Bill Toulas for BleepingComputer:
A team of researchers at the Imperial College in London have presented a simple method to evade detection by image content scanning mechanisms, such as Apple’s CSAM.
CSAM (Child Sexual Abuse Material) was a controversial proposal submitted by Apple earlier this year. The proposal was eventually retracted in September, following strong backlash from customers, advocacy groups, and researchers.
The main idea is to compare image hashes (IDs) of pictures shared privately between iOS users to a database of hashes provided by NCMEC and other child safety organizations.
If a match is found, Apple’s reviewers will look into the content and alert the authorities of the distribution of child abuse and pornography, all without compromising the privacy of people who share legal images (non-matches).
This theoretically sounds like a good system to prevent the dissemination of harmful material, but practically, it inevitably opens a “Pandora’s box” for mass surveillance.
However, the question that researchers at the Imperial College in London asked is, would such a detection system even work reliably in the first place?
The research presented at the recent USENIX Security Symposium by British researchers shows that neither Apple’s CSAM nor any system of this type would effectively detect illegal material.
As the researchers explain, it’s possible to fool content detection algorithms 99.9% of the time without visually changing the images.
MacDailyNews Take: Apple must abandon, not just delay, its ill-conceived, fundamentally-flawed backdoor surveillance scheme.

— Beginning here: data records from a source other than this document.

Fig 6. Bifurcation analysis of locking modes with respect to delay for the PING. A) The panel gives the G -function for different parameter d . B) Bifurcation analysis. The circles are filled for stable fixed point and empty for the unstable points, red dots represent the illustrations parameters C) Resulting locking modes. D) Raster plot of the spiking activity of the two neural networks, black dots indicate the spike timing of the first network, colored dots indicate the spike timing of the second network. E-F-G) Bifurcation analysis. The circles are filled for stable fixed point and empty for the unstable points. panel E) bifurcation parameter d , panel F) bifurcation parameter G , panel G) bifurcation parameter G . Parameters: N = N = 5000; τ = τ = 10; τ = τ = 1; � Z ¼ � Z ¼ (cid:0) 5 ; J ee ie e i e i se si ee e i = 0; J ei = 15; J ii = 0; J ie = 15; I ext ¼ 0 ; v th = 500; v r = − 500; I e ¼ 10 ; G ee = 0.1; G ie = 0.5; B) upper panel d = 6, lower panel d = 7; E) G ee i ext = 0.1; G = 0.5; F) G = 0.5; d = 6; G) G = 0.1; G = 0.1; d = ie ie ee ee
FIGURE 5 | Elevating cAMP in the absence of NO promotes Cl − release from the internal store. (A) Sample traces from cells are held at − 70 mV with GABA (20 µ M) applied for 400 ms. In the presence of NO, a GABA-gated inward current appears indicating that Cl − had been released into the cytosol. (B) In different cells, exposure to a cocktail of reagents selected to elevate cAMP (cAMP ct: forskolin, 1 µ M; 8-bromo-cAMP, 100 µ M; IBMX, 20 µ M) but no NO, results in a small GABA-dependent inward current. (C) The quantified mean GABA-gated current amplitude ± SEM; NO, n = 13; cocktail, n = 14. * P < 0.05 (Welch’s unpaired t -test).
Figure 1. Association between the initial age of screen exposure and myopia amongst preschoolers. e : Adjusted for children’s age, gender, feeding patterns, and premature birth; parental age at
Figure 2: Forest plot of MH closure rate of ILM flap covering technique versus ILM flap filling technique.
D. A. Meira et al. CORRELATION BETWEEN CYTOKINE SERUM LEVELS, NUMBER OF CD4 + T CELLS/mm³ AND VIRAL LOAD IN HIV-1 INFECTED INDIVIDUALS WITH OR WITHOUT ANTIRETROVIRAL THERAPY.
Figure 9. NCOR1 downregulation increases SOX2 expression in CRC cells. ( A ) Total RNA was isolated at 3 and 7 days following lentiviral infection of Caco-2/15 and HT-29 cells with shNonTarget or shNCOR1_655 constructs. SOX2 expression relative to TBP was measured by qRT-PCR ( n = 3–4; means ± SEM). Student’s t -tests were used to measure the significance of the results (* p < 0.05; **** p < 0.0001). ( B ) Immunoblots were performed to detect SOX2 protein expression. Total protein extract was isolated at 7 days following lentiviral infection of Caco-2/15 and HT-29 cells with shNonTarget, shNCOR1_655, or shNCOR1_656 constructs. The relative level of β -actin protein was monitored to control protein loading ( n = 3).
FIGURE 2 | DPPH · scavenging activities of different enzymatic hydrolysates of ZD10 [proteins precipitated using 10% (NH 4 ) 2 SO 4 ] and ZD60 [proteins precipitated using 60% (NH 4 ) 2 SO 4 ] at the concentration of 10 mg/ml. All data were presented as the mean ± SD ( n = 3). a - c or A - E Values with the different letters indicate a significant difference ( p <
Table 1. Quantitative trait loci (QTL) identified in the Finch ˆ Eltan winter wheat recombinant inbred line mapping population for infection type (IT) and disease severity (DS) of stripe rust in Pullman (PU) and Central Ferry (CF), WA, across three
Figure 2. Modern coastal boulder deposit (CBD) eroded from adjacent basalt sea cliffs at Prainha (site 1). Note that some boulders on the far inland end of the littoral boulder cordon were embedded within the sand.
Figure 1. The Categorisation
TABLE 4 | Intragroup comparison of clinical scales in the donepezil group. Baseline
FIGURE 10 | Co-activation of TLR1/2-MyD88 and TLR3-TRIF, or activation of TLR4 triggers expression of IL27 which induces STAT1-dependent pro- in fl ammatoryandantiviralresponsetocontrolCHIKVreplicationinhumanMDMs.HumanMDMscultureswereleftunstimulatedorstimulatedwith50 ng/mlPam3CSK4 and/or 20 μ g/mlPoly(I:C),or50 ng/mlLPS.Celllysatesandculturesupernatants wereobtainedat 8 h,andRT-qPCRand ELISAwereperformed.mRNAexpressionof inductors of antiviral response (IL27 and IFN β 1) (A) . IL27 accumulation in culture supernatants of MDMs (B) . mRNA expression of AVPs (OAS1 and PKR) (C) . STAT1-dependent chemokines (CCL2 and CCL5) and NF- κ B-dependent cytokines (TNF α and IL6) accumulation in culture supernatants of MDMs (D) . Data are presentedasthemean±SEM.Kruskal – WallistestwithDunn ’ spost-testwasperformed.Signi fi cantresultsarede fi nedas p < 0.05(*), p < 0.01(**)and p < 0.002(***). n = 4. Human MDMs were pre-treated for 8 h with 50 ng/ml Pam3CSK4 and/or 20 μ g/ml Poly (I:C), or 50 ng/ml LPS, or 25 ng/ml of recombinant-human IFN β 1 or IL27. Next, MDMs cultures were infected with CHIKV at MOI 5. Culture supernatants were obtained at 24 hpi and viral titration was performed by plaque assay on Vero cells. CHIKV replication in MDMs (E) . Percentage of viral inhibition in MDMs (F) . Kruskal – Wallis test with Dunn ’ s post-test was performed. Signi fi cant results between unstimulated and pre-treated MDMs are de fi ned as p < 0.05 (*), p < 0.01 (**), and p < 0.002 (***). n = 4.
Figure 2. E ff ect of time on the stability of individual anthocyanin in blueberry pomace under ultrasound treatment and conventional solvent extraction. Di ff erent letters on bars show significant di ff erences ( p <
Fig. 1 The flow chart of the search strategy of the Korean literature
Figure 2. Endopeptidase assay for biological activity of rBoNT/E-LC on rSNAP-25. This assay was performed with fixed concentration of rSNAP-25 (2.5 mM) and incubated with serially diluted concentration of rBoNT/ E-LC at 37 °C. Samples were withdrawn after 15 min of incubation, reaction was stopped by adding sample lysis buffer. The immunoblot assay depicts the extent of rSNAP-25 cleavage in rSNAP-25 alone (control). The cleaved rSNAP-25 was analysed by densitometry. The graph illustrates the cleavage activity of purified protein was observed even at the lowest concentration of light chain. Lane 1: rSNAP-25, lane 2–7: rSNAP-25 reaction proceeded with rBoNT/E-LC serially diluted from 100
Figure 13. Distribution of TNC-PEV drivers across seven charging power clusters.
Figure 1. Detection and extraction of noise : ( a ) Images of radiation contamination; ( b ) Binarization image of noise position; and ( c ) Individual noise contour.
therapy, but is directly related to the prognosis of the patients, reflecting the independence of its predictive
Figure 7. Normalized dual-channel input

“Our results shed strong doubt on the robustness to adversarial black-box attacks of perceptual hashing-based client-side scanning as currently proposed. The detection thresholds necessary to make the attack harder are likely to be very large, probably requiring more than one billion images to be wrongly flagged daily, raising strong privacy concerns.” — Department of Computing and Data Science Institute, Imperial College London
Just as treating every citizen as a criminal is bad governance, treating every customer as a criminal is bad business, Apple.